Have you been on Cloudera or Hortonworks using tools like Apache Sentry and Apache Ranger to build access control policies? Are you now looking to modernize and move to Databricks for all the greatness it provides (nearly limitless scalability, cost savings through ephemeral compute, ACID transactions through Delta Lake)? You might be wondering how you can take all the hard work you’ve put into Ranger access controls and move them over to Databricks.
Immuta is here to help.
Why Migrate from Apache Ranger on Databricks to Immuta?
Many of our customers ask, “Can you just take my Ranger policies as-is and enforce them in Databricks?” And we always advise against this approach. Just like you’re modernizing data analytics with your move to Databricks, you want to modernize how you handle policies in order to scale user adoption in sensitive data environments.
Let me explain why.
As an example, we’ve enabled a customer with 122 different Ranger masking and row-level policies to boil that list down to two – yes, two – policies in Immuta. An independent study by GigaOm also found that Immuta requires 75x fewer policy changes than Ranger, resulting in an estimated ROI of $300,000.
How is that possible? There are four reasons:
- Attribute-based access control (ABAC).
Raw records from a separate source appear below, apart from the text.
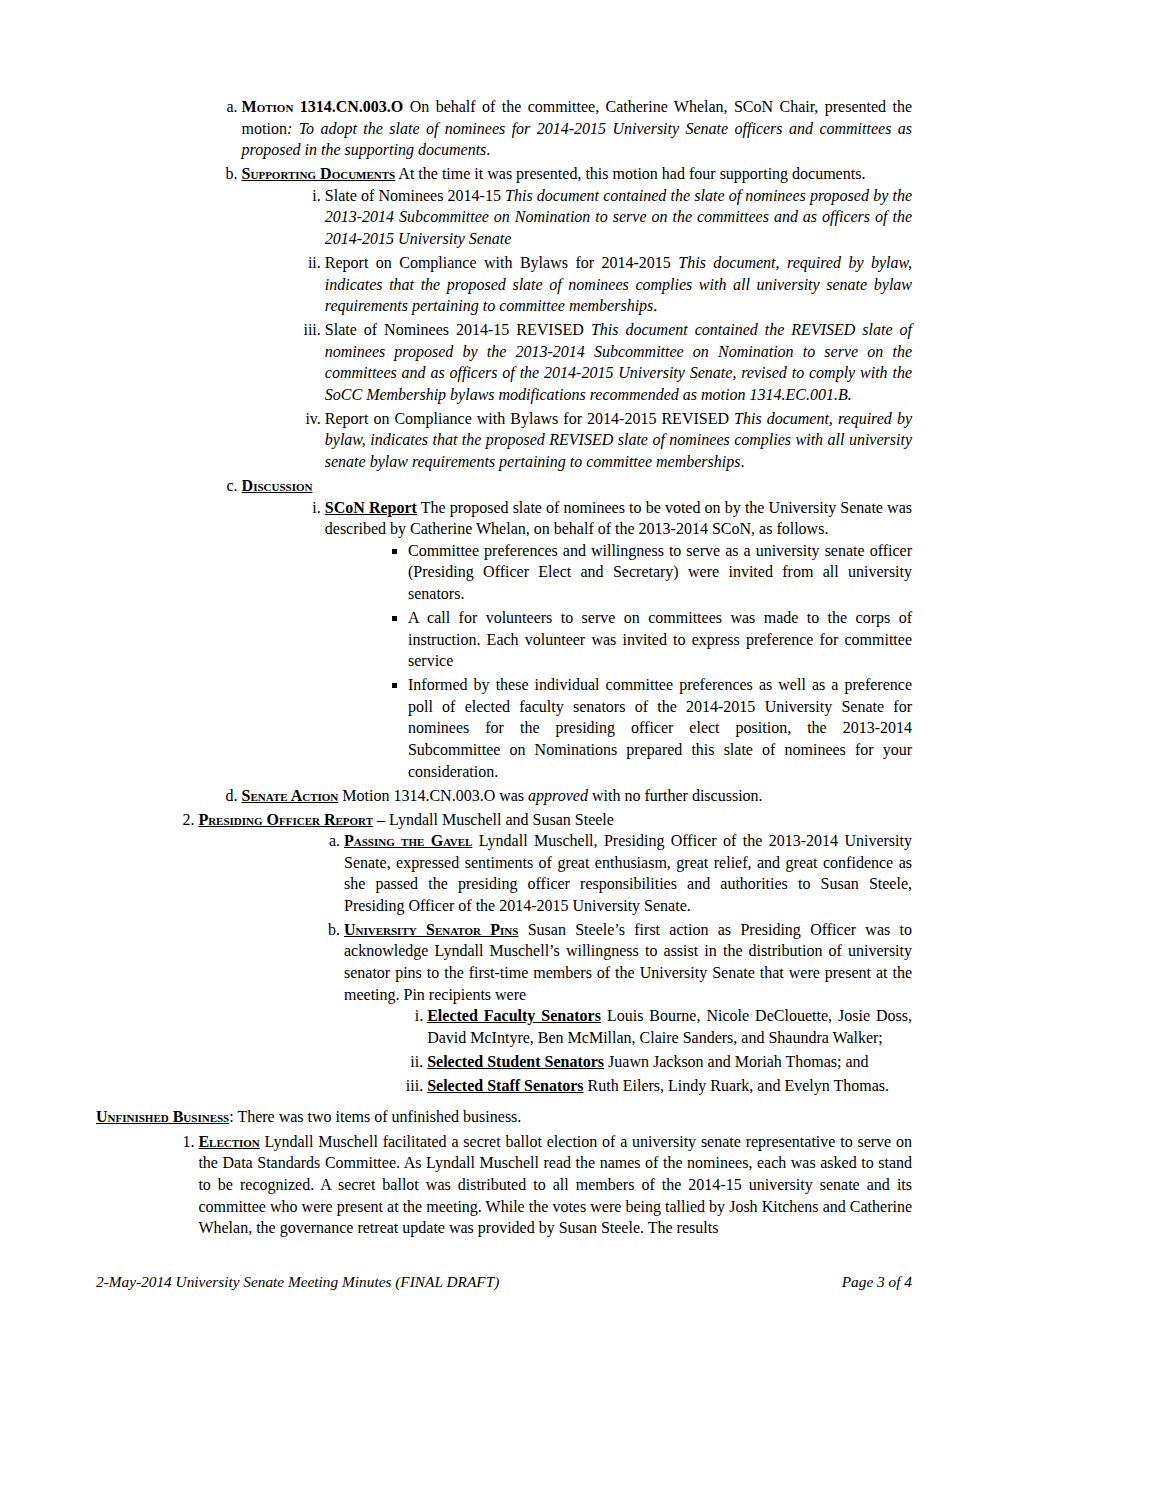Motion 1314.CN.003.O On behalf of the committee, Catherine Whelan, SCoN Chair, presented the motion: To adopt the slate of nominees for 2014-2015 University Senate officers and committees as proposed in the supporting documents.
Supporting Documents At the time it was presented, this motion had four supporting documents.
Slate of Nominees 2014-15 This document contained the slate of nominees proposed by the 2013-2014 Subcommittee on Nomination to serve on the committees and as officers of the 2014-2015 University Senate
Report on Compliance with Bylaws for 2014-2015 This document, required by bylaw, indicates that the proposed slate of nominees complies with all university senate bylaw requirements pertaining to committee memberships.
Slate of Nominees 2014-15 REVISED This document contained the REVISED slate of nominees proposed by the 2013-2014 Subcommittee on Nomination to serve on the committees and as officers of the 2014-2015 University Senate, revised to comply with the SoCC Membership bylaws modifications recommended as motion 1314.EC.001.B.
Report on Compliance with Bylaws for 2014-2015 REVISED This document, required by bylaw, indicates that the proposed REVISED slate of nominees complies with all university senate bylaw requirements pertaining to committee memberships.
Discussion
SCoN Report The proposed slate of nominees to be voted on by the University Senate was described by Catherine Whelan, on behalf of the 2013-2014 SCoN, as follows.
Committee preferences and willingness to serve as a university senate officer (Presiding Officer Elect and Secretary) were invited from all university senators.
A call for volunteers to serve on committees was made to the corps of instruction. Each volunteer was invited to express preference for committee service
Informed by these individual committee preferences as well as a preference poll of elected faculty senators of the 2014-2015 University Senate for nominees for the presiding officer elect position, the 2013-2014 Subcommittee on Nominations prepared this slate of nominees for your consideration.
Senate Action Motion 1314.CN.003.O was approved with no further discussion.
Presiding Officer Report – Lyndall Muschell and Susan Steele
Passing the Gavel Lyndall Muschell, Presiding Officer of the 2013-2014 University Senate, expressed sentiments of great enthusiasm, great relief, and great confidence as she passed the presiding officer responsibilities and authorities to Susan Steele, Presiding Officer of the 2014-2015 University Senate.
University Senator Pins Susan Steele’s first action as Presiding Officer was to acknowledge Lyndall Muschell’s willingness to assist in the distribution of university senator pins to the first-time members of the University Senate that were present at the meeting. Pin recipients were
Elected Faculty Senators Louis Bourne, Nicole DeClouette, Josie Doss, David McIntyre, Ben McMillan, Claire Sanders, and Shaundra Walker;
Selected Student Senators Juawn Jackson and Moriah Thomas; and
Selected Staff Senators Ruth Eilers, Lindy Ruark, and Evelyn Thomas.
Unfinished Business: There was two items of unfinished business.
Election Lyndall Muschell facilitated a secret ballot election of a university senate representative to serve on the Data Standards Committee. As Lyndall Muschell read the names of the nominees, each was asked to stand to be recognized. A secret ballot was distributed to all members of the 2014-15 university senate and its committee who were present at the meeting. While the votes were being tallied by Josh Kitchens and Catherine Whelan, the governance retreat update was provided by Susan Steele. The results
2-May-2014 University Senate Meeting Minutes (FINAL DRAFT)
Page 3 of 4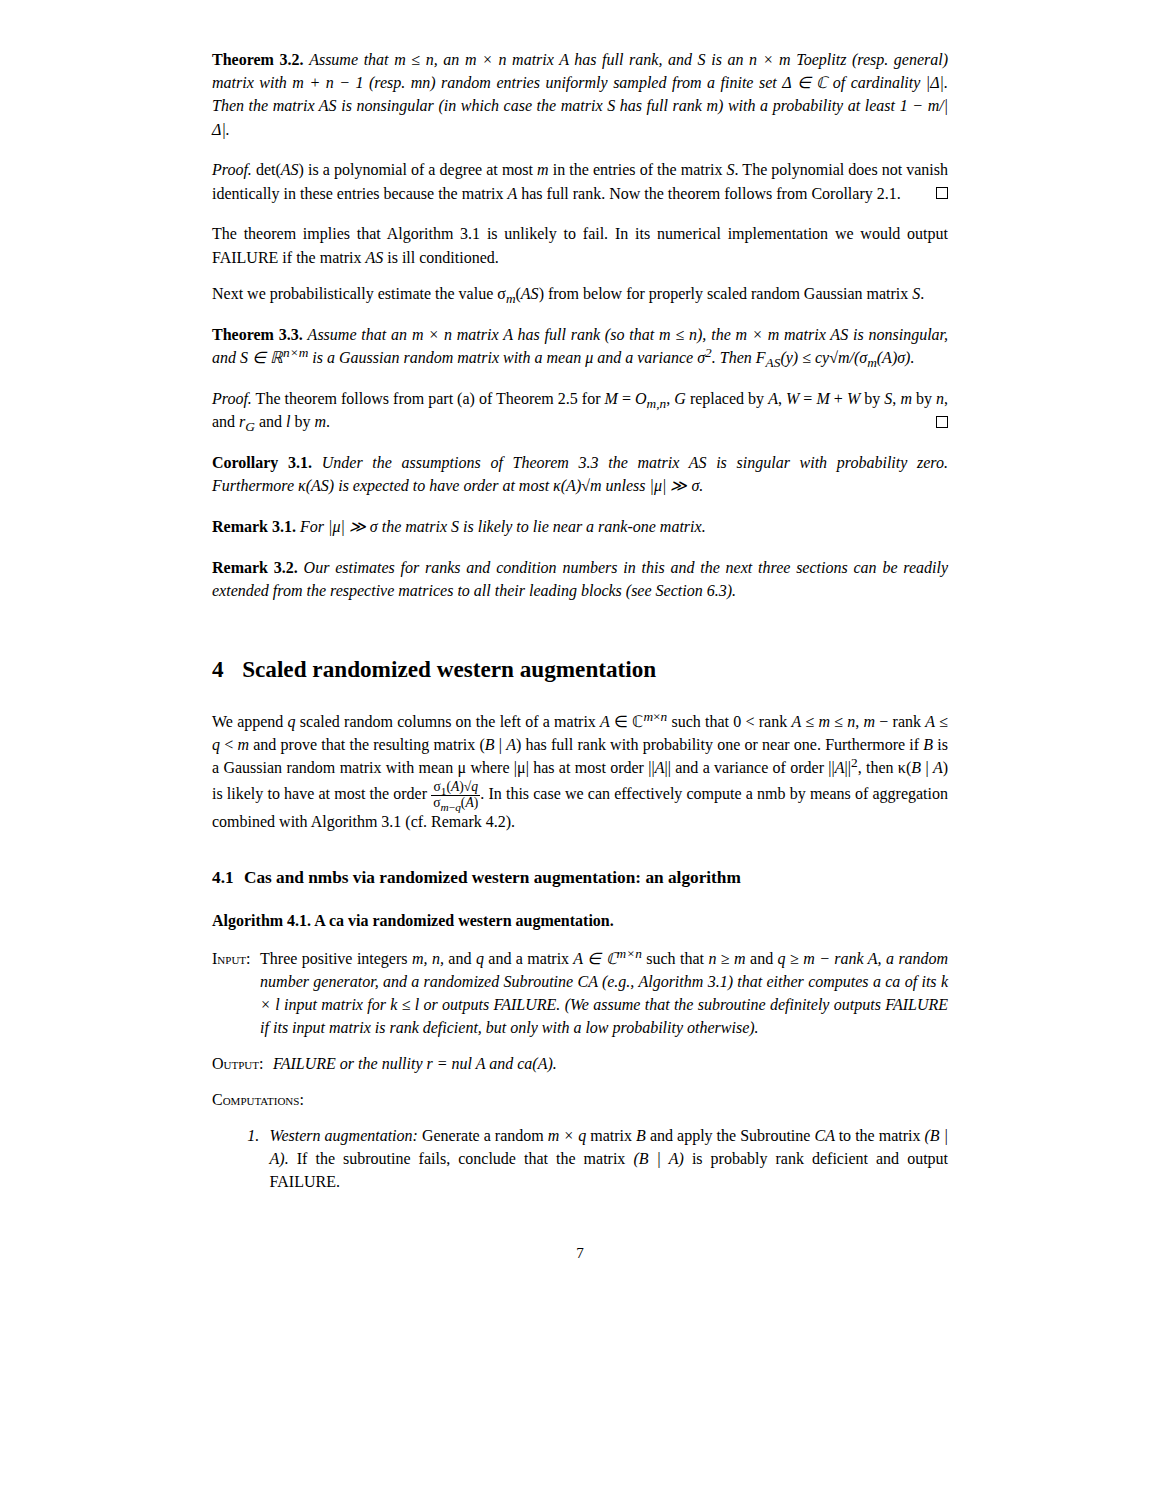Theorem 3.2. Assume that m ≤ n, an m × n matrix A has full rank, and S is an n × m Toeplitz (resp. general) matrix with m + n − 1 (resp. mn) random entries uniformly sampled from a finite set Δ ∈ ℂ of cardinality |Δ|. Then the matrix AS is nonsingular (in which case the matrix S has full rank m) with a probability at least 1 − m/|Δ|.
Proof. det(AS) is a polynomial of a degree at most m in the entries of the matrix S. The polynomial does not vanish identically in these entries because the matrix A has full rank. Now the theorem follows from Corollary 2.1.
The theorem implies that Algorithm 3.1 is unlikely to fail. In its numerical implementation we would output FAILURE if the matrix AS is ill conditioned.
Next we probabilistically estimate the value σm(AS) from below for properly scaled random Gaussian matrix S.
Theorem 3.3. Assume that an m × n matrix A has full rank (so that m ≤ n), the m × m matrix AS is nonsingular, and S ∈ ℝn×m is a Gaussian random matrix with a mean μ and a variance σ2. Then FAS(y) ≤ cy√m/(σm(A)σ).
Proof. The theorem follows from part (a) of Theorem 2.5 for M = Om,n, G replaced by A, W = M + W by S, m by n, and rG and l by m.
Corollary 3.1. Under the assumptions of Theorem 3.3 the matrix AS is singular with probability zero. Furthermore κ(AS) is expected to have order at most κ(A)√m unless |μ| ≫ σ.
Remark 3.1. For |μ| ≫ σ the matrix S is likely to lie near a rank-one matrix.
Remark 3.2. Our estimates for ranks and condition numbers in this and the next three sections can be readily extended from the respective matrices to all their leading blocks (see Section 6.3).
4 Scaled randomized western augmentation
We append q scaled random columns on the left of a matrix A ∈ ℂm×n such that 0 < rank A ≤ m ≤ n, m − rank A ≤ q < m and prove that the resulting matrix (B | A) has full rank with probability one or near one. Furthermore if B is a Gaussian random matrix with mean μ where |μ| has at most order ||A|| and a variance of order ||A||2, then κ(B | A) is likely to have at most the order σ1(A)√q σm−q(A). In this case we can effectively compute a nmb by means of aggregation combined with Algorithm 3.1 (cf. Remark 4.2).
4.1 Cas and nmbs via randomized western augmentation: an algorithm
Algorithm 4.1. A ca via randomized western augmentation.
Input:
Three positive integers m, n, and q and a matrix A ∈ ℂm×n such that n ≥ m and q ≥ m − rank A, a random number generator, and a randomized Subroutine CA (e.g., Algorithm 3.1) that either computes a ca of its k × l input matrix for k ≤ l or outputs FAILURE. (We assume that the subroutine definitely outputs FAILURE if its input matrix is rank deficient, but only with a low probability otherwise).
Output:
FAILURE or the nullity r = nul A and ca(A).
Computations:
Western augmentation: Generate a random m × q matrix B and apply the Subroutine CA to the matrix (B | A). If the subroutine fails, conclude that the matrix (B | A) is probably rank deficient and output FAILURE.
7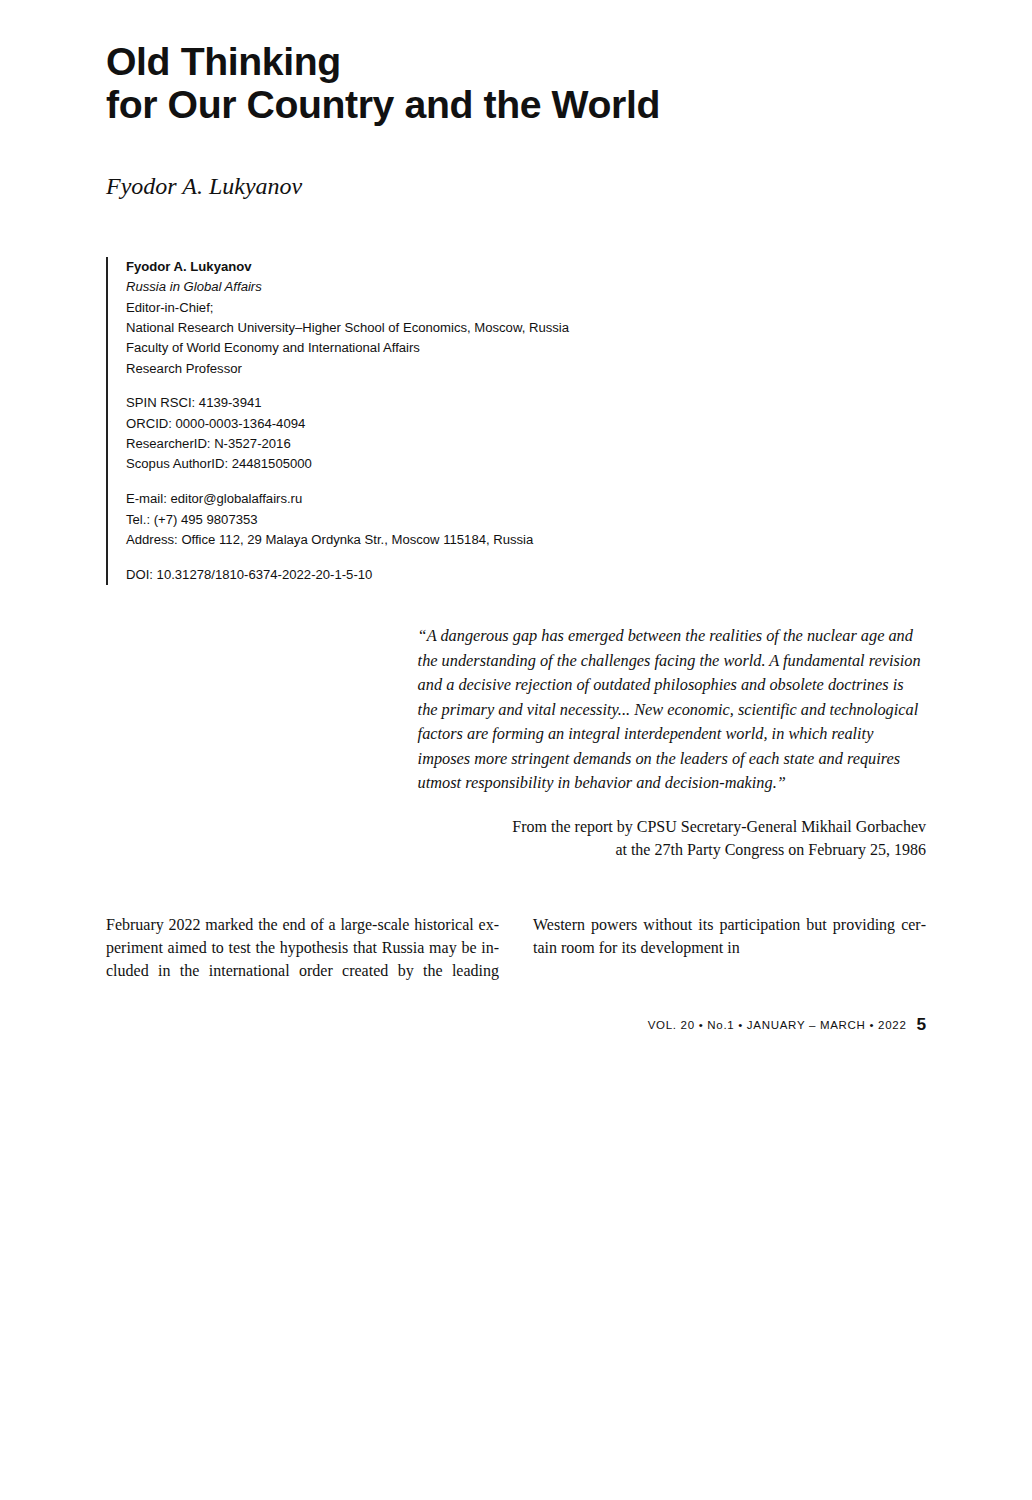Old Thinking
for Our Country and the World
Fyodor A. Lukyanov
Fyodor A. Lukyanov
Russia in Global Affairs
Editor-in-Chief;
National Research University–Higher School of Economics, Moscow, Russia
Faculty of World Economy and International Affairs
Research Professor
SPIN RSCI: 4139-3941
ORCID: 0000-0003-1364-4094
ResearcherID: N-3527-2016
Scopus AuthorID: 24481505000
E-mail: editor@globalaffairs.ru
Tel.: (+7) 495 9807353
Address: Office 112, 29 Malaya Ordynka Str., Moscow 115184, Russia
DOI: 10.31278/1810-6374-2022-20-1-5-10
“A dangerous gap has emerged between the realities of the nuclear age and the understanding of the challenges facing the world. A fundamental revision and a decisive rejection of outdated philosophies and obsolete doctrines is the primary and vital necessity... New economic, scientific and technological factors are forming an integral interdependent world, in which reality imposes more stringent demands on the leaders of each state and requires utmost responsibility in behavior and decision-making.”
From the report by CPSU Secretary-General Mikhail Gorbachev
at the 27th Party Congress on February 25, 1986
February 2022 marked the end of a large-scale historical experiment aimed to test the hypothesis that Russia may be included in the international order created by the leading Western powers without its participation but providing certain room for its development in
VOL. 20 • No.1 • JANUARY – MARCH • 2022 5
Ranger and Sentry are role-based access control models (RBAC), while Immuta follows the ABAC model. This provides scalability, and I’ll explain how shortly.
- Building policy at the logical layer rather than the physical layer. While it is possible to build Ranger policies via tags, which is similar, there are major limitations to this method.
- Exception-based policy authoring. Immuta follows the principle of least privilege access by specifying who should be “let in” rather than who should be “kept out.” We’ll learn more in the masking policy section.
- Simplicity and visibility. With Immuta, it is much more intuitive to build policies and easier for everyone across the organization to understand how policies are actually being enforced.
Let’s dive in. I’ll use real but sanitized versions of that customer’s policies to demonstrate the power of ABAC, building policies at the logical layer, and exception-based authoring while displaying the intuition of Immuta’s powerful interface.
Policy 1: Contrast Ranger Row-Level Filtering with Immuta
In this scenario, we have two separate tables. One is a lookup table for product lines associated with different customers. A good way to picture this is if you had several customers that all purchased different data products (product lines) you offer. The table would look like this:
In this table, A has purchased the Red and Blue product lines, and B has purchased Green, whereas both A and B have purchased Purple.
Our second table is the actual data that needs the row filtering:
What’s in the columns doesn’t really matter. What matters is the need to filter the data by Product Line. However, a problem emerges – we only know the customer_id associated with each user in the system, not their product_line, so we must leverage that lookup table to map user → customer_id → product_line → row-level policy.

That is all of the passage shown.